Stored data entries:
-------------------------

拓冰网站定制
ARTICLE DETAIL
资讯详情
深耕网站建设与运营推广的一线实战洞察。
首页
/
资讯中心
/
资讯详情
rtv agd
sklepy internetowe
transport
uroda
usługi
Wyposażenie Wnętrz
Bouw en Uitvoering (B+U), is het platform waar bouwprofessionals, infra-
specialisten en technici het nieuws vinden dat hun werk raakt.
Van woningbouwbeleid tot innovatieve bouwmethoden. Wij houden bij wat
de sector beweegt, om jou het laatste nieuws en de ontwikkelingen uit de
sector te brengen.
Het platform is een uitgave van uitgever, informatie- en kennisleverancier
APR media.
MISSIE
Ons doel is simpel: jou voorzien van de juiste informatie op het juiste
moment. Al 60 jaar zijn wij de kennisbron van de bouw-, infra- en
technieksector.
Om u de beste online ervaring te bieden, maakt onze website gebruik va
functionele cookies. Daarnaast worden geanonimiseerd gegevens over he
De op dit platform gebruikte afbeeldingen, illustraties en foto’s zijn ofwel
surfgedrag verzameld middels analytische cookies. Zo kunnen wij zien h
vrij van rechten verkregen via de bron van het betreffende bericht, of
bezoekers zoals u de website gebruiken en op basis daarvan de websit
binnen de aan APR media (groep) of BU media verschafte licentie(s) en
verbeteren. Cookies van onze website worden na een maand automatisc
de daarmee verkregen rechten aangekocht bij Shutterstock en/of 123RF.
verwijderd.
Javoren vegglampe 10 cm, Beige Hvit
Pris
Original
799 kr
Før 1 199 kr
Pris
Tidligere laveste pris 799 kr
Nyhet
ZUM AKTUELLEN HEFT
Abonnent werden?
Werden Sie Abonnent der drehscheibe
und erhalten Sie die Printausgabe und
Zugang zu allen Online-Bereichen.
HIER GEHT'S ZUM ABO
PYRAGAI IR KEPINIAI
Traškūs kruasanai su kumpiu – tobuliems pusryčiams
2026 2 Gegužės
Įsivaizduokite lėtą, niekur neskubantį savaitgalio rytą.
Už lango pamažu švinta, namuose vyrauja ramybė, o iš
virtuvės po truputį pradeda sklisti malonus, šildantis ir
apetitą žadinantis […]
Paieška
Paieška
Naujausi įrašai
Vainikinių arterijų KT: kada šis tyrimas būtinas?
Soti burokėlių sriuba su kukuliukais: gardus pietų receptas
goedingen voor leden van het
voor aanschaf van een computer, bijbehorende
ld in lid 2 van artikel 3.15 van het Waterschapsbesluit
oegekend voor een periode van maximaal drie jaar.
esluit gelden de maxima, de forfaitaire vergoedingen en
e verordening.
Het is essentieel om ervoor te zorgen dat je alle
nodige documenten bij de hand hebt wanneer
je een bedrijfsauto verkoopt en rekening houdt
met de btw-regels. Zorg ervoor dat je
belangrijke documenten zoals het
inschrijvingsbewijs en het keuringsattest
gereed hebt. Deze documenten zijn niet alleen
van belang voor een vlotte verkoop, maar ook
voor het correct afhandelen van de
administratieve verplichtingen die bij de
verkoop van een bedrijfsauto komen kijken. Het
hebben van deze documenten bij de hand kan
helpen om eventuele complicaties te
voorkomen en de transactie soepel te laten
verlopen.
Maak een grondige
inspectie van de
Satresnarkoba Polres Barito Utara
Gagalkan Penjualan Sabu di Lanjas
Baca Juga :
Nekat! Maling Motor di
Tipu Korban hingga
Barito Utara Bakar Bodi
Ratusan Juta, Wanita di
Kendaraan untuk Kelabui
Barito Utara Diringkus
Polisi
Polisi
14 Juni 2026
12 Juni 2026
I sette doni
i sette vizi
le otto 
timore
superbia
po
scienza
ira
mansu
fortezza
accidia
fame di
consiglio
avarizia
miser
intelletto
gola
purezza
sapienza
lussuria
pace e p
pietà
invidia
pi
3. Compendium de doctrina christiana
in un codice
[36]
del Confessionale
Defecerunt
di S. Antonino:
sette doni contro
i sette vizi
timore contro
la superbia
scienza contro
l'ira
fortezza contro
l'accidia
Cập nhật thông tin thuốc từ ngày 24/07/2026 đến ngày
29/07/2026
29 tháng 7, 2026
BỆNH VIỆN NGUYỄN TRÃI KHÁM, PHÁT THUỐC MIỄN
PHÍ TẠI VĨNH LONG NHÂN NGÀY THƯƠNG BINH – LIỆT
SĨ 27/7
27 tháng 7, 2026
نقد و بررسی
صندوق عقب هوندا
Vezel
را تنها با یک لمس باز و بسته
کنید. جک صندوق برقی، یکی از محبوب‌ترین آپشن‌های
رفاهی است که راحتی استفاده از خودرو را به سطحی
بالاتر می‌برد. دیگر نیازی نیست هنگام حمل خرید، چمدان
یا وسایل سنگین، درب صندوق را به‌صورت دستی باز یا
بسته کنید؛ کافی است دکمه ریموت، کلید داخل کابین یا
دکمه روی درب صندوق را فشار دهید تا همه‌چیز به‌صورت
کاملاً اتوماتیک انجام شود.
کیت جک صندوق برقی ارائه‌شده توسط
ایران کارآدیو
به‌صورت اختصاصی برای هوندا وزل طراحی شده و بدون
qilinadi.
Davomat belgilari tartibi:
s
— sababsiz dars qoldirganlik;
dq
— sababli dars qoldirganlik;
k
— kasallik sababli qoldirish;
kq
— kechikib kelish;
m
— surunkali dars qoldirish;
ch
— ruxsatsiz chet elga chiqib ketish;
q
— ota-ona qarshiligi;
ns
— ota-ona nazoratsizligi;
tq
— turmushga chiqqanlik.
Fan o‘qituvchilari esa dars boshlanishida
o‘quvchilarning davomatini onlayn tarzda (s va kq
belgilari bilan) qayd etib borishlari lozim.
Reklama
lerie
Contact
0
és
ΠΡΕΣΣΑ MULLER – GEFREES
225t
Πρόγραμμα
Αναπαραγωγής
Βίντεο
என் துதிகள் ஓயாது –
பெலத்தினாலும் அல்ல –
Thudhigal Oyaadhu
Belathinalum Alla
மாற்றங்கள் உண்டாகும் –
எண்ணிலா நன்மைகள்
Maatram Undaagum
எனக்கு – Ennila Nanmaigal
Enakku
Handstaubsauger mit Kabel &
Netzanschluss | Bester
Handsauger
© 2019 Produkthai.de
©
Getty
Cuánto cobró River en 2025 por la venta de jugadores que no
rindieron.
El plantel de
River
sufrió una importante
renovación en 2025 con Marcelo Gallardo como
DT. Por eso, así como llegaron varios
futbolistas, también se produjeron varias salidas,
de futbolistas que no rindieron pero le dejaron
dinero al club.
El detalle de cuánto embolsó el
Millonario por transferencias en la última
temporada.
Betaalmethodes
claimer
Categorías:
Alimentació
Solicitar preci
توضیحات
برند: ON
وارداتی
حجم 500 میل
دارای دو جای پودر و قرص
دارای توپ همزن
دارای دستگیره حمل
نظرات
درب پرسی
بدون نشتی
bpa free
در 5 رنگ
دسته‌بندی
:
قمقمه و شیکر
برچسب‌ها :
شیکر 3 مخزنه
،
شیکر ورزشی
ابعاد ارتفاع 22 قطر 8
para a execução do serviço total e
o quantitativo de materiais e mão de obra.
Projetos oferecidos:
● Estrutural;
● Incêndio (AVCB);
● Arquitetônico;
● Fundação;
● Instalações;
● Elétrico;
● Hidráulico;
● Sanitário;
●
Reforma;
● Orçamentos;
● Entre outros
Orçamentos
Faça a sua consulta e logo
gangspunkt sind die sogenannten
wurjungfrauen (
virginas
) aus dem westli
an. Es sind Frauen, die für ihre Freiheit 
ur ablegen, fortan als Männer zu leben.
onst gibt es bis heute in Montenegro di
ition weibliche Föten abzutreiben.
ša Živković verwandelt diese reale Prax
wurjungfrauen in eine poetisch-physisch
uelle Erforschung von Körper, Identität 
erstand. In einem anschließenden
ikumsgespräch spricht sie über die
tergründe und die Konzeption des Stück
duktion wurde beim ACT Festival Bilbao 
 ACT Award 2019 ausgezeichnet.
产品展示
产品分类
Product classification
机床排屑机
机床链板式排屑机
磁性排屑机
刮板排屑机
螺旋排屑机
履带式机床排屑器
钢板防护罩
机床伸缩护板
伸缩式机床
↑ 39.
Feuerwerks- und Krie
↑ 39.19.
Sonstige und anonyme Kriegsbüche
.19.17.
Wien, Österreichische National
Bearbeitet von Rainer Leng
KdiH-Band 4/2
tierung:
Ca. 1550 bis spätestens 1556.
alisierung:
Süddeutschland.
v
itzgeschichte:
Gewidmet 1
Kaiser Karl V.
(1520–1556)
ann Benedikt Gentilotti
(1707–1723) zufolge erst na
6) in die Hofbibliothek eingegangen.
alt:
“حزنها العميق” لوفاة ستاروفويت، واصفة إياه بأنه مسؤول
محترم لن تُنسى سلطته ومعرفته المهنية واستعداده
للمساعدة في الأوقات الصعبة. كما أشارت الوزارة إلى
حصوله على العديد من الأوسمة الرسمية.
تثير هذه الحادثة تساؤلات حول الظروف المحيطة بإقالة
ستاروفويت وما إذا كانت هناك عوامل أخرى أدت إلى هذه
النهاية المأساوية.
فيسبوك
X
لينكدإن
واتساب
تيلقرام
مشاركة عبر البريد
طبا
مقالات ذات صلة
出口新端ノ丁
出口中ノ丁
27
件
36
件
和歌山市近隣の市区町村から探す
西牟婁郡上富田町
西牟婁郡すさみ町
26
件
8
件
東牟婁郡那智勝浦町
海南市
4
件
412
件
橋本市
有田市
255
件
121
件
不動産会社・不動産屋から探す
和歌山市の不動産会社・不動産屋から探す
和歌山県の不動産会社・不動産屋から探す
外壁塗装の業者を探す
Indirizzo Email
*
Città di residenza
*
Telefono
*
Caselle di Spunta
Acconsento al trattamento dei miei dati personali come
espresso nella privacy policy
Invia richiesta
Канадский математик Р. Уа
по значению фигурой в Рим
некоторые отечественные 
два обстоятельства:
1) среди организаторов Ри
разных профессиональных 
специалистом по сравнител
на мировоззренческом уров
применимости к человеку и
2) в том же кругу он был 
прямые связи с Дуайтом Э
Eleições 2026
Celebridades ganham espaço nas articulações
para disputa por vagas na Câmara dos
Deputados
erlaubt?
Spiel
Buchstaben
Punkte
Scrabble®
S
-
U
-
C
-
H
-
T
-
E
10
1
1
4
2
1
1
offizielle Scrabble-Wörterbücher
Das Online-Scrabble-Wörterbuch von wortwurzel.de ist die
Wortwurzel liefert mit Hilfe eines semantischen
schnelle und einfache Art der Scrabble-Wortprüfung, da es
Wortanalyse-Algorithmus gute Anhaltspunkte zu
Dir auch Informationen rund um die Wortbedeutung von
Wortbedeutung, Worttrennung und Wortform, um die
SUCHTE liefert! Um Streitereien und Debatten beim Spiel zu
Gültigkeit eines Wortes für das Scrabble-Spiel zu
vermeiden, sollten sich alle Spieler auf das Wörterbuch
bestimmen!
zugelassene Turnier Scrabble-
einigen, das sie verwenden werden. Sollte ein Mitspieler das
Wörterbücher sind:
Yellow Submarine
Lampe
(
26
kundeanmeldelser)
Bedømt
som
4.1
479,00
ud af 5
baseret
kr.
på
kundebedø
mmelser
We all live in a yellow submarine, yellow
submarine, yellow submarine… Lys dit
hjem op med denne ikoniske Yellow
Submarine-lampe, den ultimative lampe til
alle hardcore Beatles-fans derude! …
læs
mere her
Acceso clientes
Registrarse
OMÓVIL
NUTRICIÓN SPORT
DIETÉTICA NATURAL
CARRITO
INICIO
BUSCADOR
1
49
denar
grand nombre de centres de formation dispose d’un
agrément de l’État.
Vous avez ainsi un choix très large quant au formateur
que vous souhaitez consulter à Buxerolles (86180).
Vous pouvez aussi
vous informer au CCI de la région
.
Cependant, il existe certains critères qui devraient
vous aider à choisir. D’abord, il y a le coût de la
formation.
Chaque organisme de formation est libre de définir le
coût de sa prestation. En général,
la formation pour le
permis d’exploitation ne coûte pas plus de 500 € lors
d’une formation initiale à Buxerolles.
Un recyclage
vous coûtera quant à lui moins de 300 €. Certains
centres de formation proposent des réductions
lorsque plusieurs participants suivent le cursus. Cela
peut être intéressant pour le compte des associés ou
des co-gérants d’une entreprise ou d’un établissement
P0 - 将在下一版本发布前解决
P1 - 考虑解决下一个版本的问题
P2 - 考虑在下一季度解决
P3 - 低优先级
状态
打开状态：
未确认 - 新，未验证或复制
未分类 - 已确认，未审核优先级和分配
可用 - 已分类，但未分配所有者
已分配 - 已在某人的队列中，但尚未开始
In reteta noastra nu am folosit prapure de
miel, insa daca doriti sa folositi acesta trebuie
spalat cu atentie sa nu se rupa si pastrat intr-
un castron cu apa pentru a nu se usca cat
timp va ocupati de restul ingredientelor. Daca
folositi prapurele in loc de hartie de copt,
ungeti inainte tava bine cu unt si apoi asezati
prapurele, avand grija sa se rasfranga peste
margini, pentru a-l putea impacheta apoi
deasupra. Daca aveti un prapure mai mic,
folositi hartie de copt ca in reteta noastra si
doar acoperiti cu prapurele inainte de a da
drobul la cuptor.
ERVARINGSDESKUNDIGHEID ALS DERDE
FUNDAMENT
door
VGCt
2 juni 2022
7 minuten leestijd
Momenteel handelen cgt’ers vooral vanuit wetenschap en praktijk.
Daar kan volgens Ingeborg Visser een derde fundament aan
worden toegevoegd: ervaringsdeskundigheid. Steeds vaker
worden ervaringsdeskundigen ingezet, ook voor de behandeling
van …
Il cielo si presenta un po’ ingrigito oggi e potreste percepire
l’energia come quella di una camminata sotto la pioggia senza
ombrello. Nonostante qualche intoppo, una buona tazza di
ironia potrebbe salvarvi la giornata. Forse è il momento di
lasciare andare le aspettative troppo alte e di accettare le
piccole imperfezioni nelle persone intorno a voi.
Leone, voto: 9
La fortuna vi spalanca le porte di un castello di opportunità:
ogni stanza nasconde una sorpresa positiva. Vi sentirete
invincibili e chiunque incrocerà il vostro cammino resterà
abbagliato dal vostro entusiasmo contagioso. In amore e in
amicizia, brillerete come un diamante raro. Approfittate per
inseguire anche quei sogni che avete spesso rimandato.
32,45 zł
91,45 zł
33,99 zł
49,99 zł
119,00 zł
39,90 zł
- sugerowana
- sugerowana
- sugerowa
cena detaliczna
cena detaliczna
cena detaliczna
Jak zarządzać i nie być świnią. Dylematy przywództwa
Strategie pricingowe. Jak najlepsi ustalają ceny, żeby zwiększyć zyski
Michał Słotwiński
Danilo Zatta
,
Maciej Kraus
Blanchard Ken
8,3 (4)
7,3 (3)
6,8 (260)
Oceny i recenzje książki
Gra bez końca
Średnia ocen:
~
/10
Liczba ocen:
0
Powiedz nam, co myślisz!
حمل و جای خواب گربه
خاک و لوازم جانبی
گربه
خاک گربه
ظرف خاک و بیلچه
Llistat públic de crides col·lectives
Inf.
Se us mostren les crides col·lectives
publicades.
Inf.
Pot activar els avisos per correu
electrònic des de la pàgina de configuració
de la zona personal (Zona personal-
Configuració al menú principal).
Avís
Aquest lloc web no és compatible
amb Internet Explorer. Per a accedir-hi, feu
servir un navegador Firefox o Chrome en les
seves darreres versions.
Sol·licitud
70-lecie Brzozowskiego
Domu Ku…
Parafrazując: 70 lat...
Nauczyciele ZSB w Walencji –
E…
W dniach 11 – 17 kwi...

-------------------------

» What you should do: Where a line of the records above holds the word "Wortbedeutung", count it; give the total as a single number and nothing else.

» Expected answer: 2